Still, sometimes I find myself back to being so busy I don’t take the time to rest and sit with myself. The feeling of anxiety raises and I get distracted again with work and other things like social media… which increases those feelings. When I notice the shift in my energy, I intentionally cut down the distractions and bring focus back on the “sitting down doing nothing” practice in my days, especially if it is a busy period. And the return to internal harmony happens quite quickly. It is like those snow globes toys: when you shake them there are thousands of messy snow flakes all around, but when you let it be still, the snow settles down and you can start seeing clearly the landscape that is being presented.
There are actual benefits of sitting down with yourself, doing nothing while observing what is happening within. It has been shown to decrease stress levels, improve sleep, increase happiness. Which is fantastic!

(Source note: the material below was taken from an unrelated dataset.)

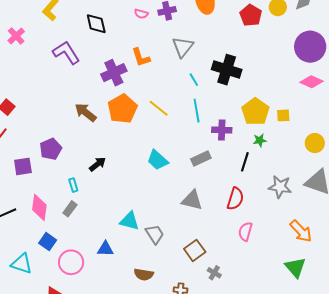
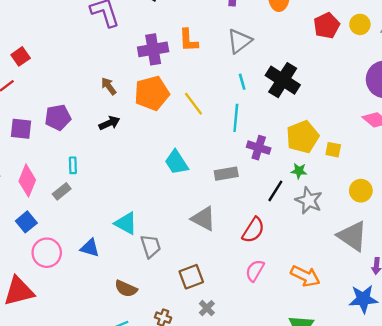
brown arrow: (86, 112) -> (109, 86), size x0.7
black arrow: (97, 164) -> (109, 123), moved
gray star: (280, 187) -> (309, 200), moved
orange arrow: (301, 231) -> (305, 276), moved, turned -35

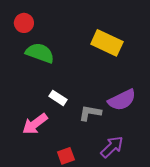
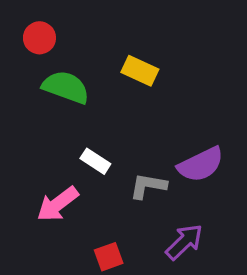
yellow rectangle: (107, 43) -> (140, 71), moved, size x0.7

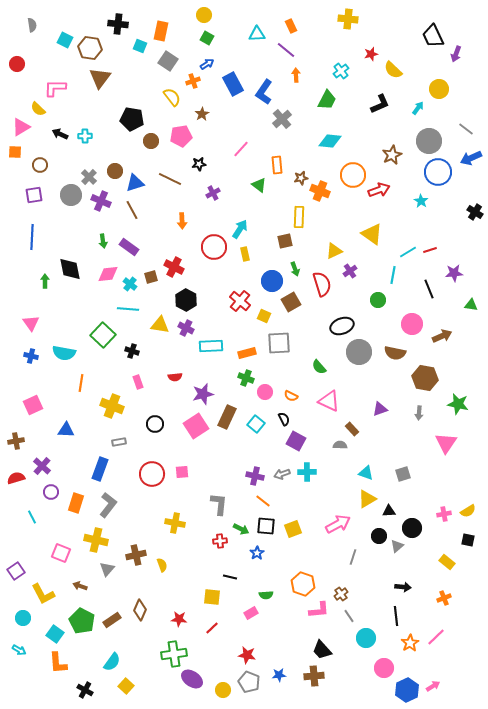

To me, the surprising additional benefits of sitting alone with my thoughts are:
- As I start to bring attention and care to what is truly going on within, I allow myself to observe, understand and potentially let go of the things that do not serve me, making potential mindset changes (and therefore life changes) possible.
- Once I started to connect with the darkness and the beauty of my own soul, the masterpiece of my complex persona I had created over the years, I was able to bring compassion to myself, understanding for the human being I am , and therefore understanding for all humans out there.
- Sitting alone with my thoughts and emotions has also boosted my creativity and intuition. When distracted, my mind jumps to the most obvious answers when trying to solve problems. But once I take the time to pause, relax and breathe, I end up finding clarity and thinking of inventive answers to those problems, which has led to life-changing ideas, like creating my women’s transformational program.
- Meditation makes me long for a larger sense of purpose, prompting a quest for challenging and meaningful activities that extend beyond my own life.
- Being with my thoughts and feelings, makes me more appreciative of who I am as a “being” not in the “doing”, without all “the achievements”… The qualities of my being starts to appear and I become less attached to the persona I created and more connected to my “higher Self”.
- And above all, especially for a person like me with a tendency to feel anxious, sitting alone with myself enables me to start the day in peace, in an elevated state of being. From there I am more able to respond to what life is throwing at me that day instead of react. Freedom. Peace.
You actually do not need to be productive all the time to be valuable.
Instead of seeing sitting with yourself as “not being productive,” think of it as investing in your own wellbeing.
This practice does not have to be long to be worthy, even five minutes a day is a good start. If your mind starts to jump to your to do list or your breathing starts to fasten, it is OK, just observe this with curiosity and kindness.
And one day, doing nothing might become something you look forward to.